Top of MATERIAL SUPPLIED

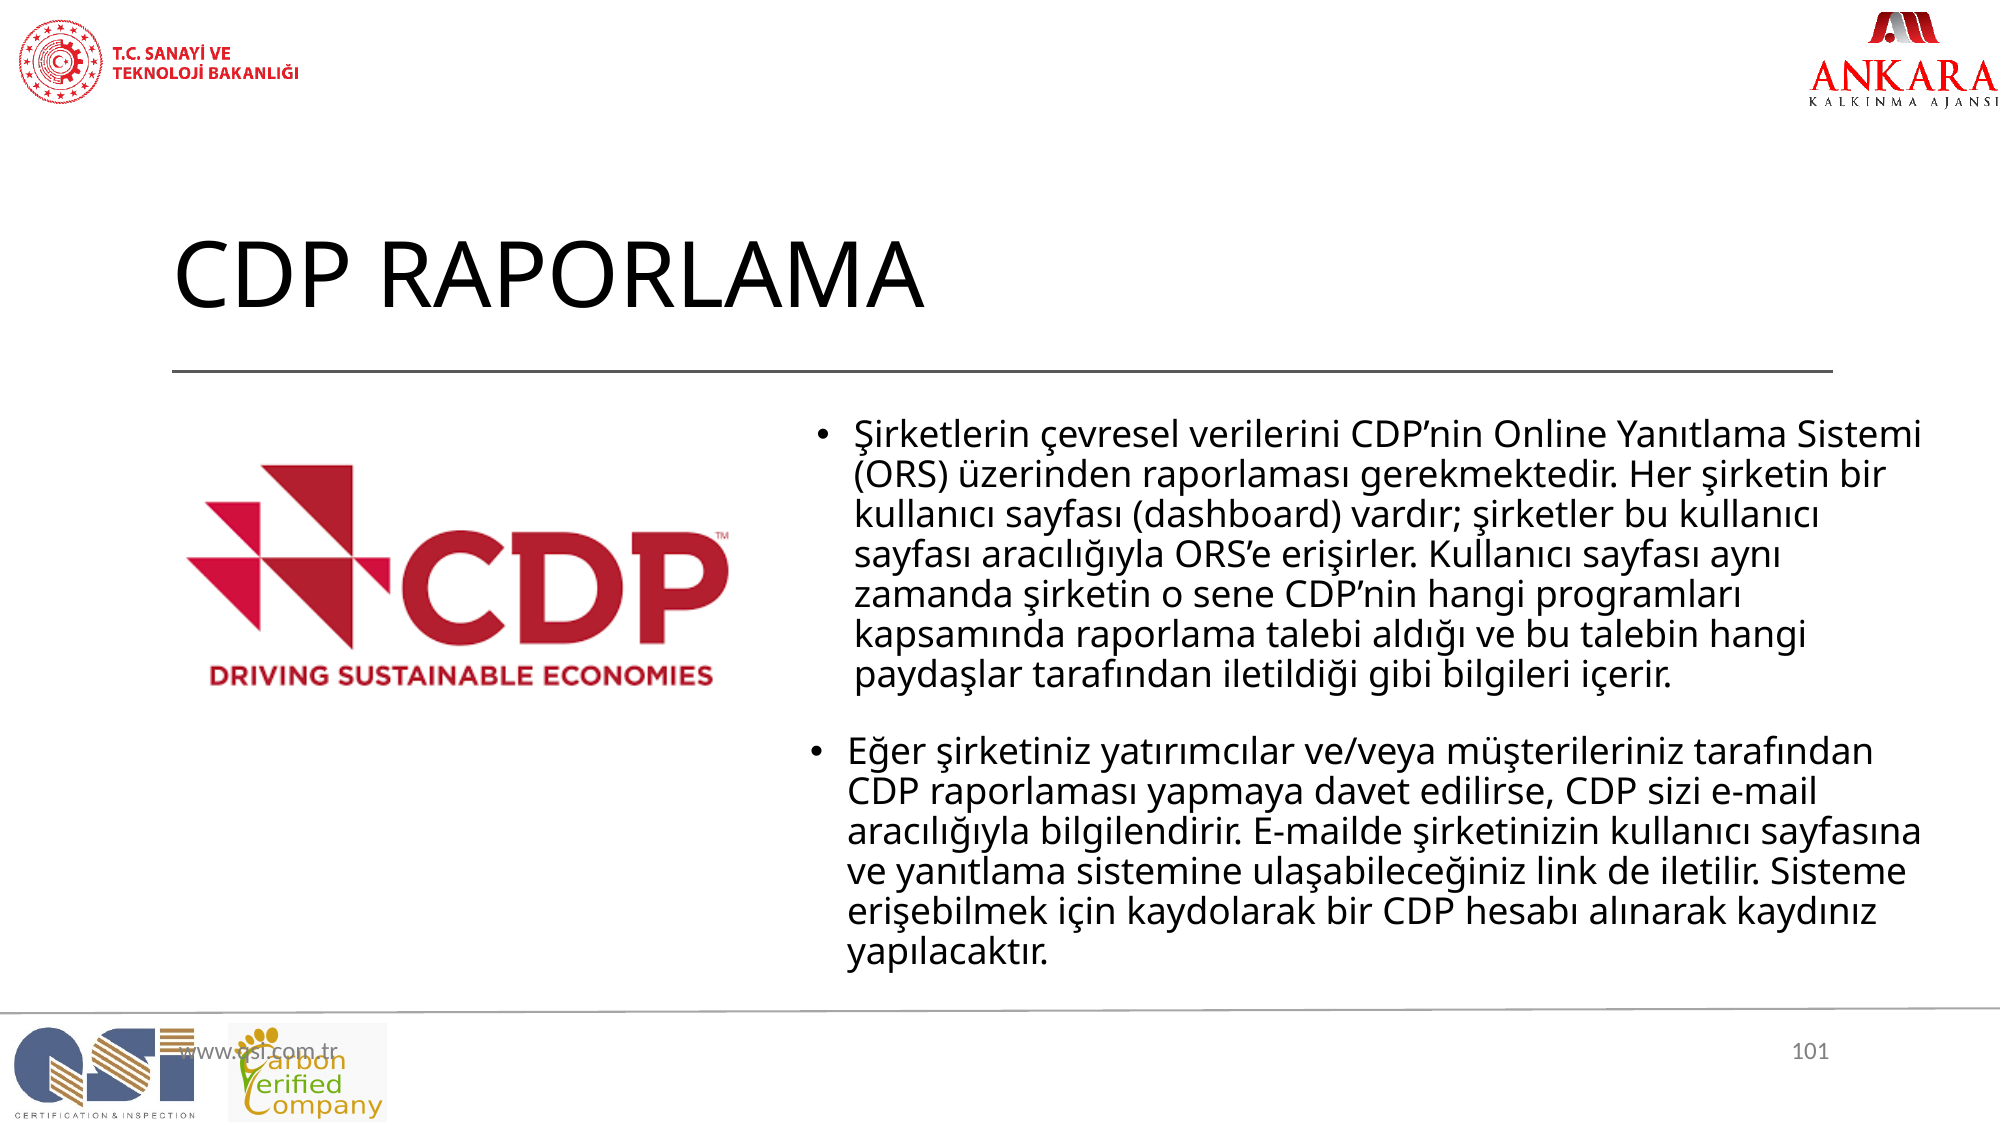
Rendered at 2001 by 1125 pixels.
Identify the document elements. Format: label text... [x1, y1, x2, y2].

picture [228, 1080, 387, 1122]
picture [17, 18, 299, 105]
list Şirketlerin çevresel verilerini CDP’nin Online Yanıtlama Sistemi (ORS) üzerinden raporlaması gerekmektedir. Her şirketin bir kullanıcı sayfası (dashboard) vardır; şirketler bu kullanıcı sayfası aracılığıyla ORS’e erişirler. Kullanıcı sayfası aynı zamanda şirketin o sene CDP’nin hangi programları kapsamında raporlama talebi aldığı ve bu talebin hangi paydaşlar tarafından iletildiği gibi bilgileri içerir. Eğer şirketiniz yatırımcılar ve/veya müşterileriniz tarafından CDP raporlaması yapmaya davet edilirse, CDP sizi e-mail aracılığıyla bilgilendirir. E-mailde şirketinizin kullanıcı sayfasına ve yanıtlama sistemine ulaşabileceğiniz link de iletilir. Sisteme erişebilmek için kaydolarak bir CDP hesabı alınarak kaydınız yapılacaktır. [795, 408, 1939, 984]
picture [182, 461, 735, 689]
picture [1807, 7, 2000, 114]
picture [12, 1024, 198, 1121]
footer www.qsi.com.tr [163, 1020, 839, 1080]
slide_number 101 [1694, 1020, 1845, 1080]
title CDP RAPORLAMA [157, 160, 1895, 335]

Bottom of MATERIAL SUPPLIED

PROMPT
In the records above, find the line containing "Identify the document" and print it and every later line exactly, through the last one.

EXERCISE RESPONSE
Identify the document elements. Format: label text... [x1, y1, x2, y2].

picture [228, 1080, 387, 1122]
picture [17, 18, 299, 105]
list Şirketlerin çevresel verilerini CDP’nin Online Yanıtlama Sistemi (ORS) üzerinden raporlaması gerekmektedir. Her şirketin bir kullanıcı sayfası (dashboard) vardır; şirketler bu kullanıcı sayfası aracılığıyla ORS’e erişirler. Kullanıcı sayfası aynı zamanda şirketin o sene CDP’nin hangi programları kapsamında raporlama talebi aldığı ve bu talebin hangi paydaşlar tarafından iletildiği gibi bilgileri içerir. Eğer şirketiniz yatırımcılar ve/veya müşterileriniz tarafından CDP raporlaması yapmaya davet edilirse, CDP sizi e-mail aracılığıyla bilgilendirir. E-mailde şirketinizin kullanıcı sayfasına ve yanıtlama sistemine ulaşabileceğiniz link de iletilir. Sisteme erişebilmek için kaydolarak bir CDP hesabı alınarak kaydınız yapılacaktır. [795, 408, 1939, 984]
picture [182, 461, 735, 689]
picture [1807, 7, 2000, 114]
picture [12, 1024, 198, 1121]
footer www.qsi.com.tr [163, 1020, 839, 1080]
slide_number 101 [1694, 1020, 1845, 1080]
title CDP RAPORLAMA [157, 160, 1895, 335]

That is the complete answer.